Affects Version/s: 0.7.1, 0.8.0, 0.8.1, 0.9.0
Fix Version/s: None
Windows / RHEL5 with LANG = en_US.CP1252
Tags:UTF8, Globalization, encoding, startup, system, configuration
This is a bug in Hive that is exacerbated by replatforming it to Windows without CYGWIN. Basically, it assumes that the default file.encoding is UTF8. There are something like 6-7 getBytes() calls and write() calls that don't specify the encoding. The rest specify UTF-8 explicitly, which blocks auto-detection of UTF-16 data in files with a BOM present. The mix of explicit encodings and default encoding assumptions means that Hive must be run in a JVM whose default encoding is UTF-8 and only UTF-8.
When the JVM starts up, it derives the default encoding from the C runtime setlocale() call. On Linux/Unix, this would use the LANG env variable (which is almost always <locale>.UTF8 for machines handling internationalized data, but not guaranteed to be so). On Windows, this is derived from the user's language settings, and cannot return a UTF-8 encoding, right now. So there isn't an environment setting for Windows that would reliably provide the JVM with a set of inputs to cause it to set the default encoding to UTF-8 on startup without additional options.
However, there are 2 feasible options:
1.) the JVM has a startup option -Dfile.encoding=UTF-8 which should explicitly override the default encoding detection behavior in the JVM to make it always UTF-8 regardless of the environmental configuration. This would make all deployments on all OS/environment configs behave consistently. I don't know where Hive sets the JVM options we use when it starts the service.
2.) We could add "UTF8" explicitly to all the remaining getBytes() calls that need it, and make all the string I/O explicitly UTF-8 encoded. This is probably being changed right now as part of Hive-1505, so we would duplicate effort and maybe make that change harder. Seems easier to trick the JVM into behaving like it is on a well-configured machine WRT default encoding instead of setting explicit encodings everywhere.
- Pretty much any globalized strings than Western European are going to be corrupted in the current Hive service on Windows with this bug present because there really isn't a way to have the JVM read the environment and determine by default that UTF8 should be the default encoding.
- Anyone can repro this on Linux fairly easily – Add "export LANG=en_US.CP1252" to /etc/profile to modify the global LANG default encoding to CP1252 explicitly, then restart the service and do a query over internationalized UTF-8 data.
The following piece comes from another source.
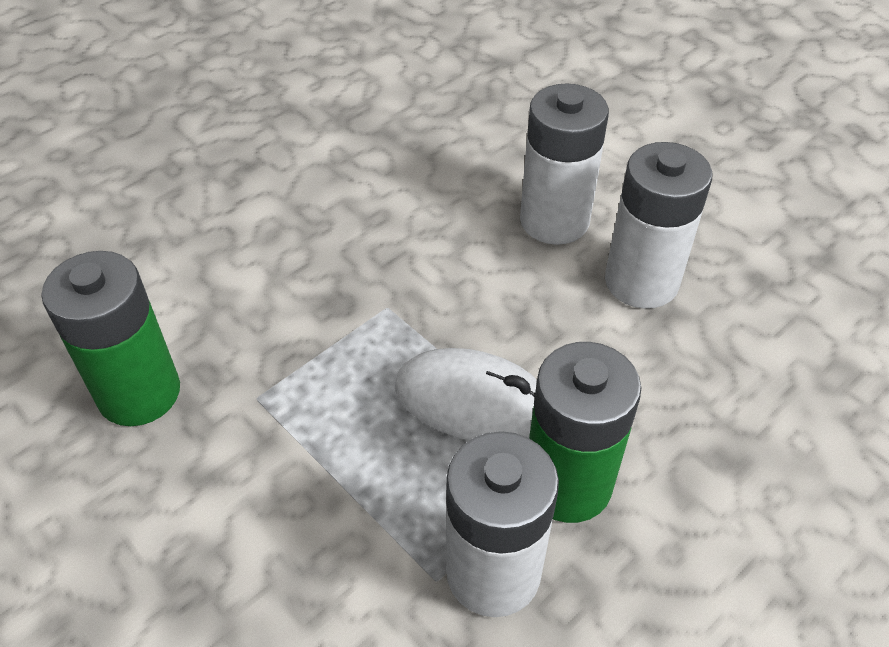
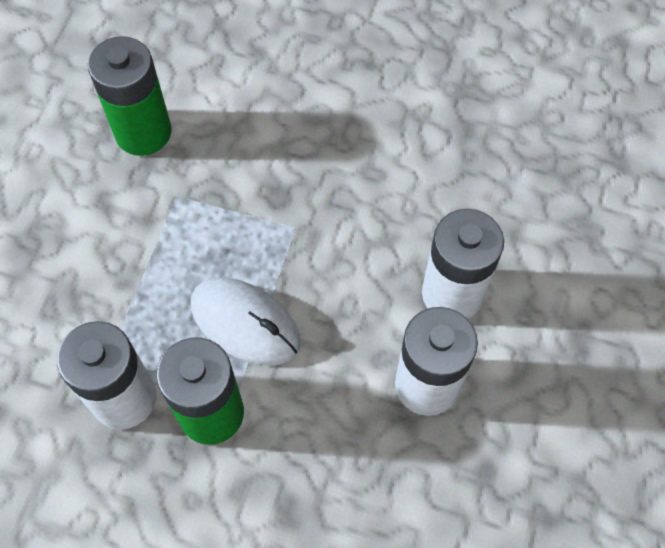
camera: 60 degrees right, 15 degrees up
white mouse [395,348,537,440] -> white mouse turned 45 degrees counterclockwise [191,278,300,366]

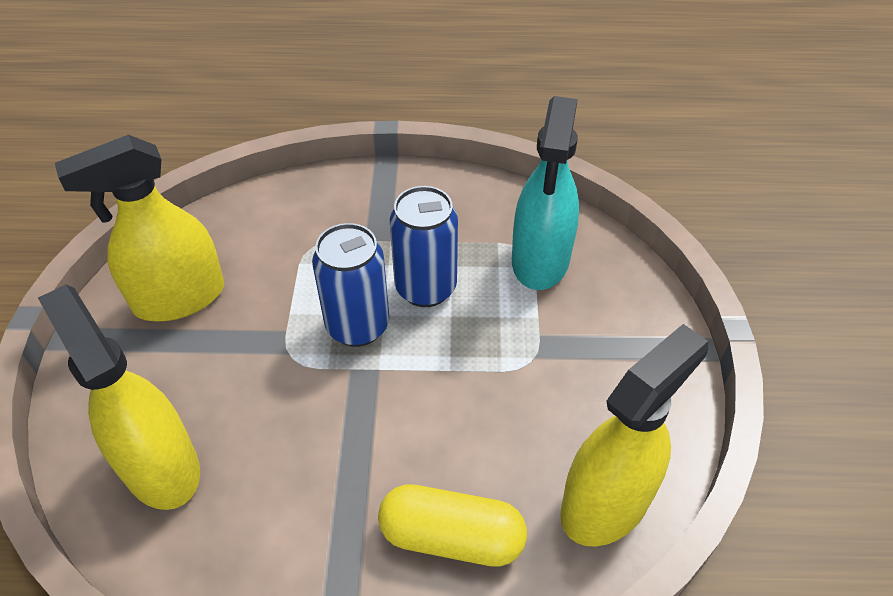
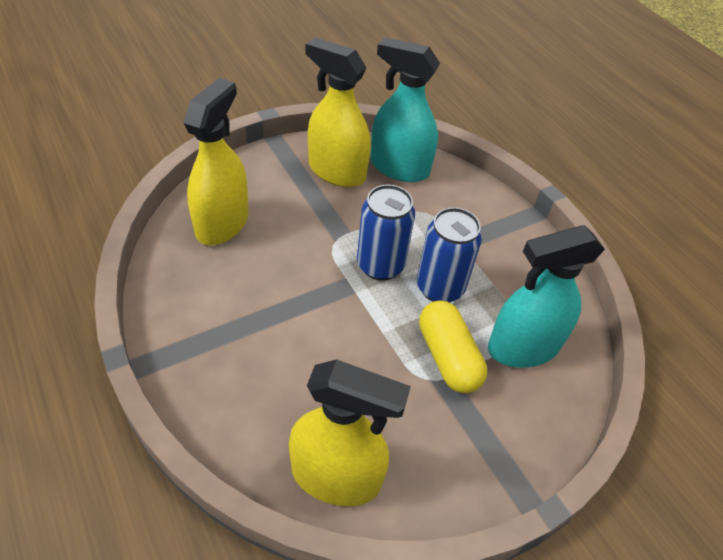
camera: 55 degrees right, 0 degrees up
yellow capsule [378,484,527,567] -> yellow capsule moved to [419,301,487,393]
none -> turquoise spray bottle [371,37,440,182]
- We shouldn't rely on JVM default codepage selection if we want to support UTF-8 consistently and reliably as the default encoding.
- The estimate can range wildly, but adding an explicit default encoding on startup should only take a little while if you know where to do it, theoretically.
- I don't know where to update the start arguments of the JVM when the service is started, just getting into the code for the first time with this bug investigation.